▸ Excerpted passage
####################

For many years, Daniel's last prophecy, recorded in the last three chapters of the book, has fascinated me with its accuracy and its hiding-in-plain-sight of the mystery of the end times. Here once again we see how God not only foresees but decrees His will. Foreknowledge and decree are often, some say always, one and the same.
11:27-29 tells us that the days of the end time have all been appointed, decreed, planned, predestined. The men who shall take part in that final picture are spelled out here. Their actions and the outcome of those actions have all been done ahead of time. "What has been determined [not just known] shall be done (36)."
Hosea
Hosea 1:10 and 2:23 chronicle the decree of God regarding the people Israel and his undeserved favor upon them. Though not His people, yet they become His people by mercy, and mercy only. When He declares to them "You are My people," and only then, they can respond "You are my God."
Those who believe in the sovereignty of God are in essence saying, God first, people second. Is there one among us who will deny that it was God who came to them first?
Joel
Joel 2:32 is the source of our faith that "Whoever calls on the name of the Lord shall be saved." That's not a New Covenant verse, originally. Our God has never changed from covenant to covenant. The whosoever is there. Deliverance is there, but note, it is
"As the Lord has said, among the remnant whom the Lord calls." No call of God means there will be no call of man. No call of God means no being saved. No call of God means no deliverance.
Again we must contend that God calls first, men second. "All that the Father gives to Me will come to Me, and he that comes to Me I will in no wise cast out (John 6:37)" is the way that Jesus said it.
Amos
Is God exclusive? Does His love know boundaries? Does He care for one more than another? It is difficult for us to believe in such a concept, if all our life we have heard otherwise. But consider Amos 3:2, in the light of all that has been said so far, and in the much greater light we shall experience when we cross over into the New Testament. God is speaking to Israel:
"You only have I known of all the families of the earth. Therefore I will punish you for all your iniquities."
This "know" must not be the "know" of intelligence, for surely God knows of all the nations and every person therein. This must be the "know" of intimacy, of choosing, of caring. His entire Being wrapped up in tiny Israel, so much so that He must take seriously Israel's disobedience, and deal with it.
God's eye is forever focused on His people. What a blessing! What a responsibility!
Obadiah
Remember Jacob and Esau? God loves one and hates the other, even before they have done anything, that is, before their "works" ?
Obadiah gives us the final outcomes of these two sons and their nations. In Jacob will be deliverance, holiness, possession of all things, the fire and flame of God. Esau? Stubble, devouring, no survivors.

####################

▸ Entries shown
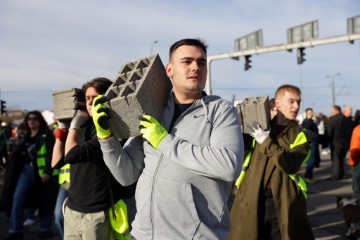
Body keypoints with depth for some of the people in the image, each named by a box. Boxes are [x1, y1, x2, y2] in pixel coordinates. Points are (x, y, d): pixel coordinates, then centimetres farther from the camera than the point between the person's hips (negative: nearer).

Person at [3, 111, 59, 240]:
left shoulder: (46, 135, -6)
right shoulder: (27, 136, 16)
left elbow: (51, 154, -14)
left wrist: (48, 172, -20)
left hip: (41, 171, -6)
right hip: (26, 169, 6)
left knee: (44, 201, 5)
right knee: (17, 198, -4)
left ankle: (46, 229, 20)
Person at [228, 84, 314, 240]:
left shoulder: (299, 135, 2)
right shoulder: (261, 127, 7)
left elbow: (290, 165, -14)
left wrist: (267, 143, -15)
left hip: (284, 201, -1)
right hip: (253, 197, 2)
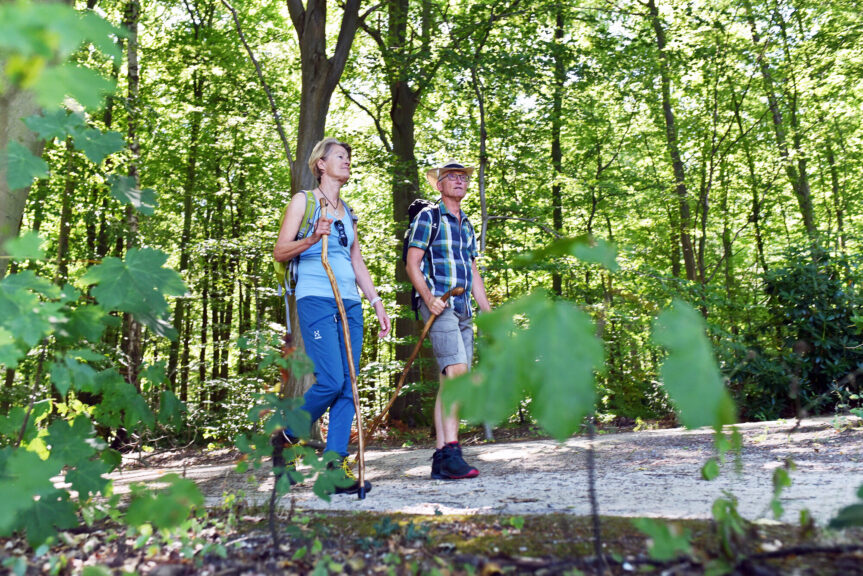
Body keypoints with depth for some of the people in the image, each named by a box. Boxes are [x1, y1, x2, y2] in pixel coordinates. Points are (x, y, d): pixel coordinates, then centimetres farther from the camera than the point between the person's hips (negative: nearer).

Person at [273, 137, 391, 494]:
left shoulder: (348, 212, 23)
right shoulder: (304, 201, 6)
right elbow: (280, 251, -1)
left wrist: (377, 302, 14)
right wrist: (312, 239, -19)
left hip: (350, 303, 6)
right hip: (316, 299, -6)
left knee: (349, 385, -2)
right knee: (330, 381, -16)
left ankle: (336, 467, 2)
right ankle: (287, 437, 8)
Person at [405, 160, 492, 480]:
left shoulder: (467, 225, 23)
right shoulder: (428, 217, 2)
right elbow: (412, 264, -5)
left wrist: (490, 314, 17)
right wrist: (429, 298, -20)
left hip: (463, 310, 7)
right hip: (438, 306, -7)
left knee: (449, 381, 4)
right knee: (457, 371, -21)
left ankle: (440, 458, 8)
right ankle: (451, 451, -22)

####################

▸ Questions
1 - Answer these questions about the passage on the prophets, one per line:
(a) Which two verses in Hosea does it say chronicle God's decree regarding the people Israel?
(b) Which verse does it name as the source of "Whoever calls on the name of the Lord shall be saved"?
(c) What outcomes does it give for Esau?
2 - Write out, word for word, the part of the passage on the prophets from "11:27-29 tells us" to "to them first?".

▸ Written answers
1 -
(a) Hosea 1:10 and 2:23
(b) Joel 2:32
(c) Stubble, devouring, no survivors

2 -
11:27-29 tells us that the days of the end time have all been appointed, decreed, planned, predestined. The men who shall take part in that final picture are spelled out here. Their actions and the outcome of those actions have all been done ahead of time. "What has been determined [not just known] shall be done (36)."
Hosea
Hosea 1:10 and 2:23 chronicle the decree of God regarding the people Israel and his undeserved favor upon them. Though not His people, yet they become His people by mercy, and mercy only. When He declares to them "You are My people," and only then, they can respond "You are my God."
Those who believe in the sovereignty of God are in essence saying, God first, people second. Is there one among us who will deny that it was God who came to them first?